That Union Thing

Clergy members staged a protest at the University of Miami over low pay for food service workers. The workers, some of whom make less than $10,000 per year, are employees of Chartwells, which is in charge of most of the food service at the University. The workers are seeking union representation, following in the footsteps of janitors at the university, who won representation in 2006 and received significant wage increases and healthcare coverage as a result. 55 local church leaders have signed a letter to University President Donna Shalala asking support for the worker's efforts to unionize, but Shalala has failed to reply to their requests for a meeting.
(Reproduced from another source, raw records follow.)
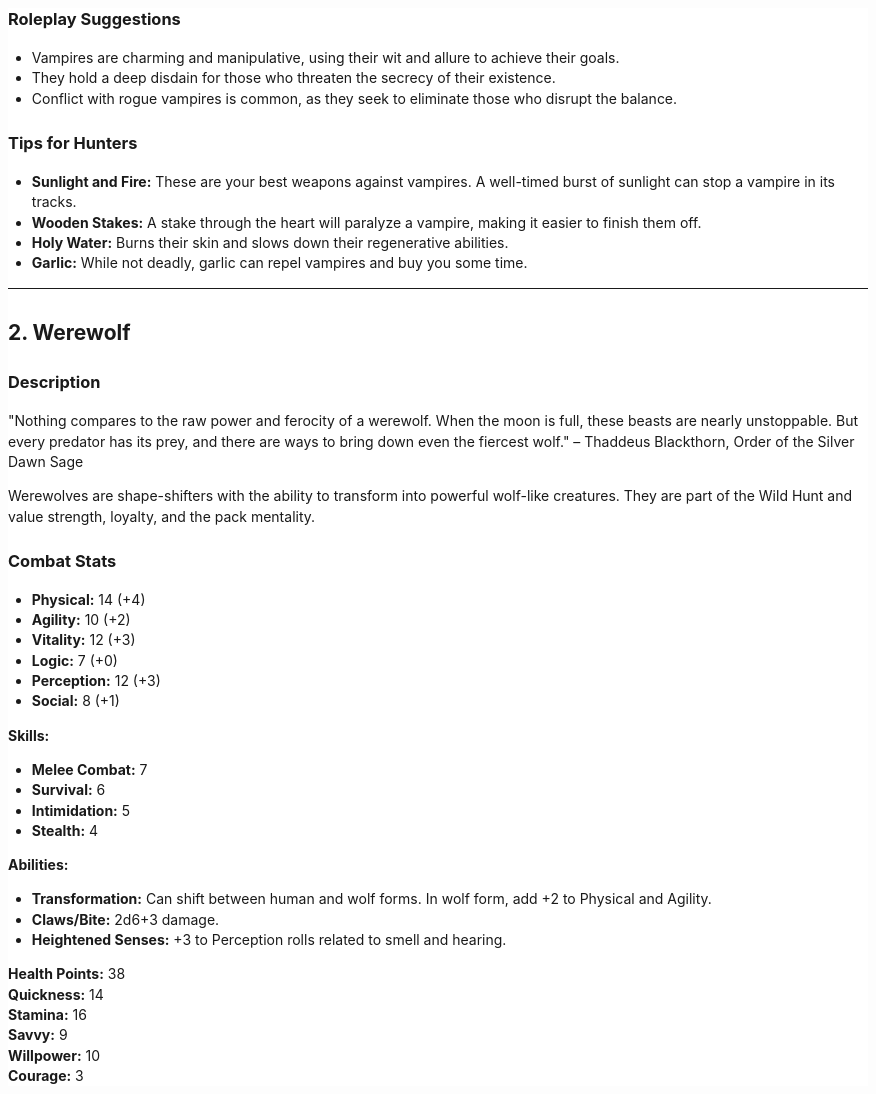 ### Roleplay Suggestions
- Vampires are charming and manipulative, using their wit and allure to achieve their goals.
- They hold a deep disdain for those who threaten the secrecy of their existence.
- Conflict with rogue vampires is common, as they seek to eliminate those who disrupt the balance.

### Tips for Hunters
- **Sunlight and Fire:** These are your best weapons against vampires. A well-timed burst of sunlight can stop a vampire in its tracks.
- **Wooden Stakes:** A stake through the heart will paralyze a vampire, making it easier to finish them off.
- **Holy Water:** Burns their skin and slows down their regenerative abilities.
- **Garlic:** While not deadly, garlic can repel vampires and buy you some time.

---

## 2. Werewolf

### Description
"Nothing compares to the raw power and ferocity of a werewolf. When the moon is full, these beasts are nearly unstoppable. But every predator has its prey, and there are ways to bring down even the fiercest wolf." – Thaddeus Blackthorn, Order of the Silver Dawn Sage

Werewolves are shape-shifters with the ability to transform into powerful wolf-like creatures. They are part of the Wild Hunt and value strength, loyalty, and the pack mentality.

### Combat Stats
- **Physical:** 14 (+4)
- **Agility:** 10 (+2)
- **Vitality:** 12 (+3)
- **Logic:** 7 (+0)
- **Perception:** 12 (+3)
- **Social:** 8 (+1)

**Skills:**
- **Melee Combat:** 7
- **Survival:** 6
- **Intimidation:** 5
- **Stealth:** 4

**Abilities:**
- **Transformation:** Can shift between human and wolf forms. In wolf form, add +2 to Physical and Agility.
- **Claws/Bite:** 2d6+3 damage.
- **Heightened Senses:** +3 to Perception rolls related to smell and hearing.

**Health Points:** 38  
**Quickness:** 14  
**Stamina:** 16  
**Savvy:** 9  
**Willpower:** 10  
**Courage:** 3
CenturyLink workers have filed a complaint with the National Labor Relations Board that their compensation terms have been illegally altered. The workers voted for representation by the Communication Workers of America in 2011 and have since been negotiating a collective bargaining agreement. Workers claim that CenturyLink altered their medical benefits and eliminated performance bonuses in retaliation for the successful organizing campaign. Such actions are illegal under the National Labor Relations Act.

The National Education Association and the Florida Education Association have sued the state of Florida, claiming that new performance evaluations violate teachers' constitutional rights of due process and equal protection of laws. Under the Student Success Act of 2011, at least half of a teacher's performance evaluation must be based on student achievement under statewide assessments such as the FCAT. However, the FCAT only measures reading and math, but the student scores are being used to evaluate teachers in other subjects, such as art, music, health, and biology, as well.